Como denunciar violência contra a mulher?
O governo federal oferece um serviço de assistência a mulheres em situação de violência. Para contatar a Central de Atendimento à Mulher basta discar 180. O serviço registra e encaminha denúncias de violência contra a mulher aos órgãos competentes, bem como reclamações, sugestões ou elogios sobre o funcionamento dos serviços de atendimento.

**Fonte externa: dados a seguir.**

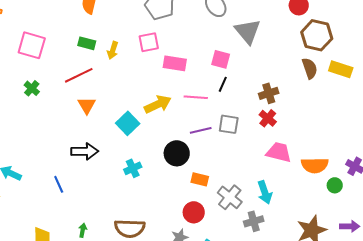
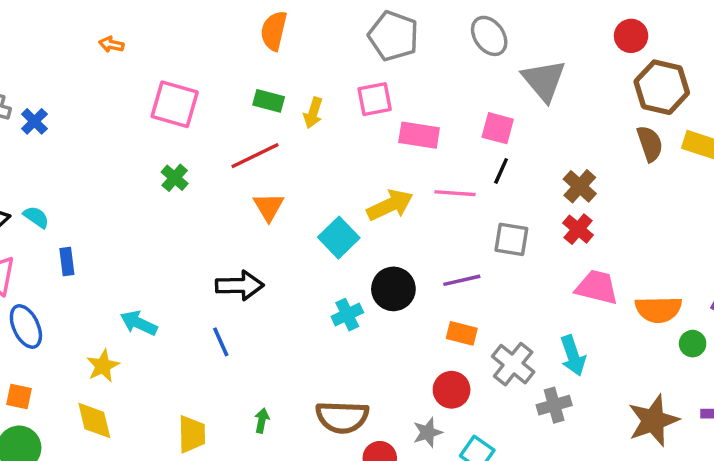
brown cross: (269, 93) -> (580, 186), turned -30
purple line: (201, 130) -> (462, 280), moved
black arrow: (85, 151) -> (240, 285), moved
black circle: (177, 153) -> (393, 289), moved

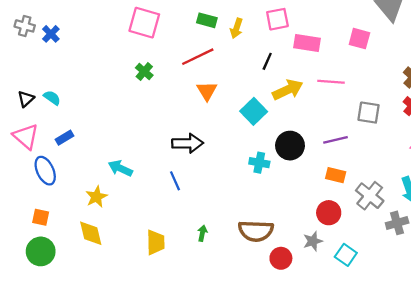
black line: (501, 171) -> (267, 61), moved
blue rectangle: (67, 262) -> (65, 138), moved, turned 66
cyan cross: (347, 315) -> (259, 163), turned 36

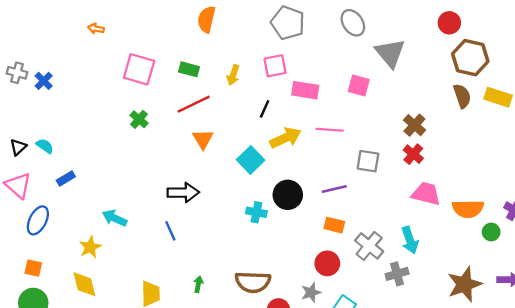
green rectangle: (207, 20) -> (189, 69), moved
blue rectangle: (65, 138) -> (66, 179), moved
blue ellipse: (45, 171) -> (38, 220), turned 52

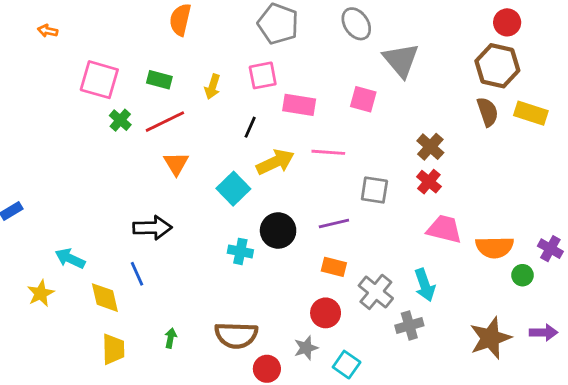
red circle: (449, 23) -> (507, 22), moved
green cross: (139, 119) -> (120, 120), moved
yellow diamond: (84, 284) -> (105, 298), moved

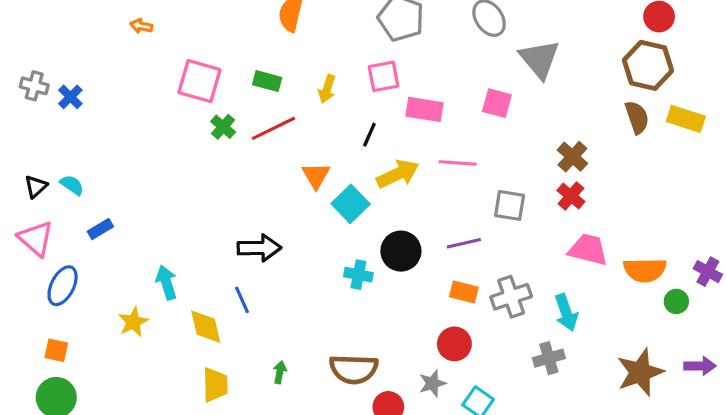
orange triangle: (176, 163) -> (316, 176), moved
cyan arrow: (70, 258) -> (166, 283), turned 48
gray cross: (376, 292) -> (511, 297), moved, turned 32

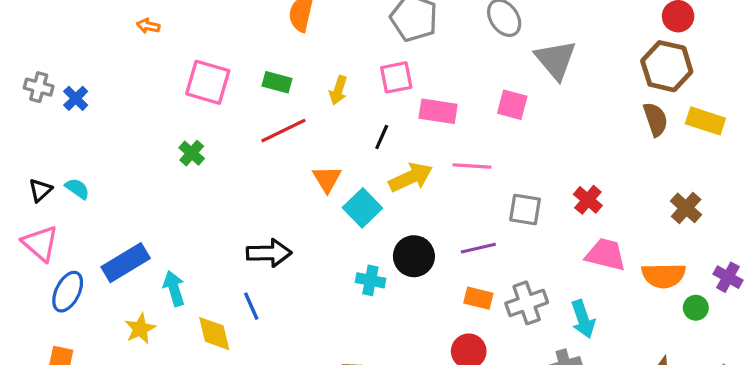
green cross: (223, 127) -> (192, 153), moved
brown cross: (572, 157) -> (686, 208), moved
blue rectangle: (100, 229) -> (126, 263), moved, size x1.8

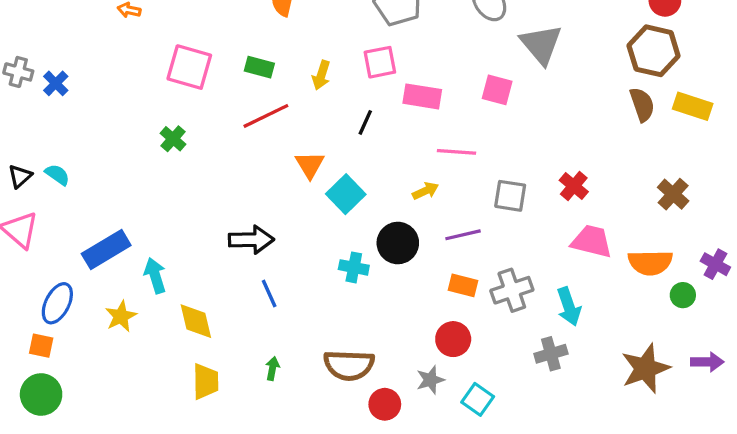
yellow arrow: (411, 177) -> (425, 191), moved, size x0.6
blue ellipse: (68, 292) -> (57, 303), moved
blue line: (251, 306) -> (269, 293), moved

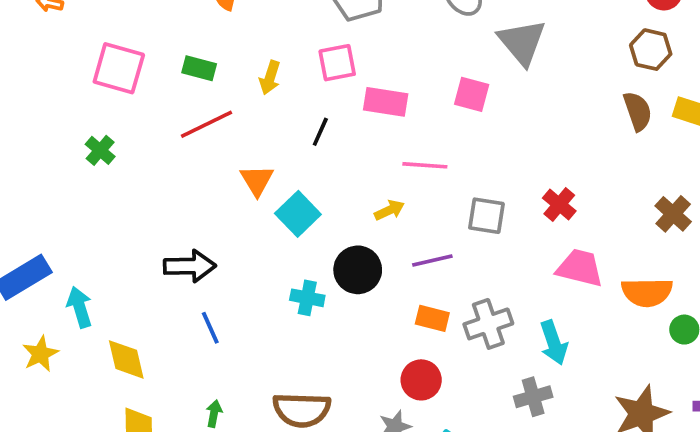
brown hexagon: (654, 51) -> (651, 50), size x0.7

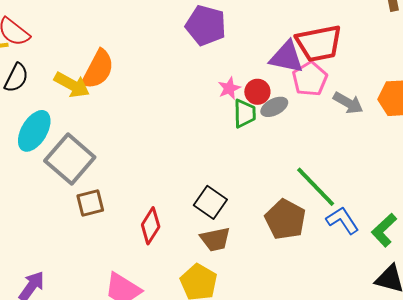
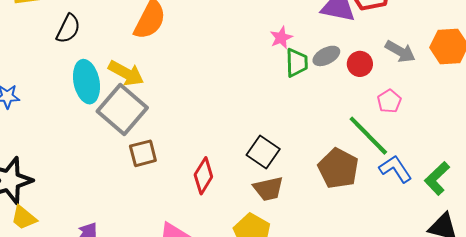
pink pentagon: (310, 79) -> (389, 101), moved, size x0.7
yellow arrow: (72, 85) -> (126, 73), moved
red circle: (257, 92) -> (360, 64), moved
cyan ellipse: (34, 131) -> (86, 82), turned -42

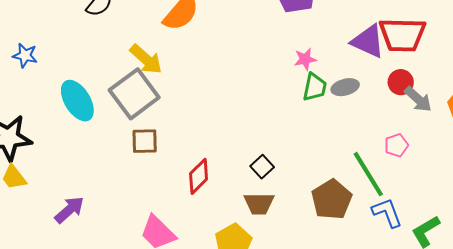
red circle: (360, 64) -> (401, 82), moved
cyan ellipse: (86, 82) -> (77, 101), moved, turned -33
black square: (263, 152) -> (262, 167), size x0.7

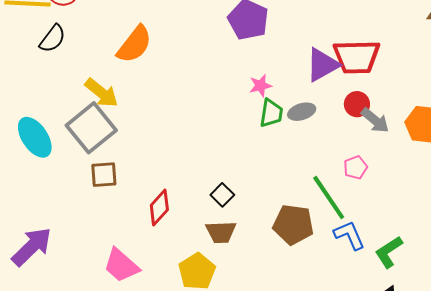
purple triangle: (368, 41) -> (322, 65), turned -51
brown pentagon: (332, 199) -> (293, 224), turned -30
purple arrow: (69, 210) -> (32, 247), size x1.4

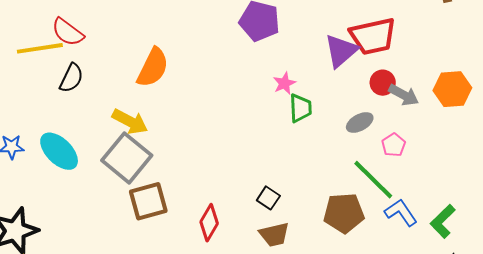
gray ellipse: (302, 112) -> (360, 123), moved
cyan ellipse: (35, 137) -> (59, 151), moved
brown square: (104, 175) -> (148, 201), size x1.4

O serviço também fornece informações sobre os direitos da mulher, como os locais de atendimento mais próximos e apropriados para cada caso: Casa da Mulher Brasileira, Centros de Referências, Delegacias de Atendimento à Mulher (Deam), Defensorias Públicas, Núcleos Integrados de Atendimento às Mulheres, entre outros.
Como cai no vestibular?
Para lidar com a violência contra a mulher nas provas dos vestibulares, a professora Ale ressalta a necessidade de propor soluções que atinjam a raiz dos problemas de desigualdade de gênero: “Quando pensamos em uma proposta de intervenção lá na redação do Enem, eu posso dizer, então, que existe um elemento cultural que permanece na história da humanidade, apesar das mudanças dos sistemas políticos? Sim, posso! Se esse é um elemento fundamental da violência contra as mulheres, que impede as mulheres de viver uma vida sem violência”.
Para pensar em soluções profundas, ainda segundo Ale, é necessário abandonar ideias populares: “Não dá para você levar para a sua prova esse senso comum de que a mulher é mais frágil do que o homem, de que a mulher precisa do homem para protegê-la, de que há uma diferença de inferioridade. Diferença é claro que há, desigualdade, não”.